Chamomile lactone derivative as well as preparation method and application thereof (by machine translation)

The invention relates to the technical field of organic synthesis, in particular to a small white chrysanthemum lactone derivative and a preparation method and application thereof. To the invention, small white chrysanthemum is used as the original main raw material, 11 small white chrysanthemum lactone derivatives are synthesized through a series of chemical reactions, and the derivatives have certain anti-proliferative activity on glioblastoma cells. The invention also proves that the deuterated derivative DMAPAPAPAPAPT-D6 can significantly induce accumulation of active oxygen of glioblastoma cells, thereby leading DNA damage in glioblastoma cells. Furthermore, DMAPAPAPAPAPT-D6 promotes exogenous apoptosis mediated by the death receptor of caspase, indicating DNA damage induced by DMAPAPAPAPAPT-D6 inducible glioblastoma apoptosis. , ROS accumulation caused by DMAPAPAPAPAPT-D6 treatment leads DNA damage and death receptor-mediated apoptosis, which indicates that DMAPAPAPAPAPT-D6 with novel ingredients has therapeutic potential for treating glioblastoma and can be applied to preparation of drugs for treating glioblastoma. (by machine translation)

Crystal form of small white chrysanthemum lactone dimethyl amine fumarate and preparation method thereof (by machine translation)

The invention relates to a crystal form and a preparation method, wherein the crystal form is simple to operate, is easy to industrialize, and is high in safety. (by machine translation)

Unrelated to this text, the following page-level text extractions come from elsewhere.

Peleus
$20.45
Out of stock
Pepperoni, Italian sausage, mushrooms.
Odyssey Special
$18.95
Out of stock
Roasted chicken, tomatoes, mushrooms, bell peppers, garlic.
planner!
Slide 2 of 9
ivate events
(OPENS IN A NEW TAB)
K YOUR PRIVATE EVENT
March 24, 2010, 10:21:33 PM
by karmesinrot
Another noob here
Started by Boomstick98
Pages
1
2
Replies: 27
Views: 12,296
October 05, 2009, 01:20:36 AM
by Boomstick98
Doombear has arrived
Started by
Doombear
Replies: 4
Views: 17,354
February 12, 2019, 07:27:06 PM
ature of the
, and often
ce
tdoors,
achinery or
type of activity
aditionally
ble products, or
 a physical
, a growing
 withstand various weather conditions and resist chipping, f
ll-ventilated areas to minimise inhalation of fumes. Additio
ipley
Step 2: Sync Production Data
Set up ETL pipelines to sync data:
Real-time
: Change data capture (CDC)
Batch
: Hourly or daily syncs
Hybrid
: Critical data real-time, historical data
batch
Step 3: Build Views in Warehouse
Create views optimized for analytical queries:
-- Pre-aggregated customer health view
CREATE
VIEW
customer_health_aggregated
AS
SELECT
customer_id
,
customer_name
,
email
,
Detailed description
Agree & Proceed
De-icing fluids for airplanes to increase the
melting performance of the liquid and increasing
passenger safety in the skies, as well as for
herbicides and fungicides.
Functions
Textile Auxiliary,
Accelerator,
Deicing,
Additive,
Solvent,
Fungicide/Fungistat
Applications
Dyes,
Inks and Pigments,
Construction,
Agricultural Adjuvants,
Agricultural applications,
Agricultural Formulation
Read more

USE OF PARTHENOLIDE DERIVATIVES AS ANTILEUKEMIC AND CYTOTOXIC AGENTS

The present invention provides compounds of the formula (I) wherein: X1, X2 and X3 are heteroatoms; R4, R5, R6, R7, R8, R9 and R10 are independently selected from H, halo, —OH, —NO2, —CN and optionally substituted aliphatic, cycloalkyl, heterocycloalkyl, aryl or heteroaryl; and Z is optionally substituted C1-8 straight-chained or branched aliphatic, optionally containing 1 or more double or triple bonds, wherein one or more carbons are optionally replaced by R* wherein R* is optionally substituted cycloalkyl, heterocycloalkyl, aryl or heteroaryl; an amino acid residue, H, —CN, —C(O)—, —C(O)C(O)—, —C(O)NR1—, —C(O)NR1NR2—, —C(O)O—, —OC(O)—, —NR1CO2—, —O—, —NR1C(O)NR2—, —OC(O)NR1—, —NR1NR2—, —NR1C(O)—, —S—, —SO—, —SO2—, —NR1—, —SO2NR1—, —NR1R2, or —NR1SO2—, wherein R1 and R2 are independently selected from H and optionally substituted aliphatic, cycloalkyl, heterocycloalkyl, aryl or heteroaryl; or where R* is NR1R2, R1 and R2 optionally together with the nitrogen atom form an optionally substituted 5-12 membered ring, said ring optionally comprising 1 or more heteroatoms or a group selected from —CO—, —SO—, —SO2— and —PO—; or a pharmaceutically acceptable salt, ester or prodrug thereof.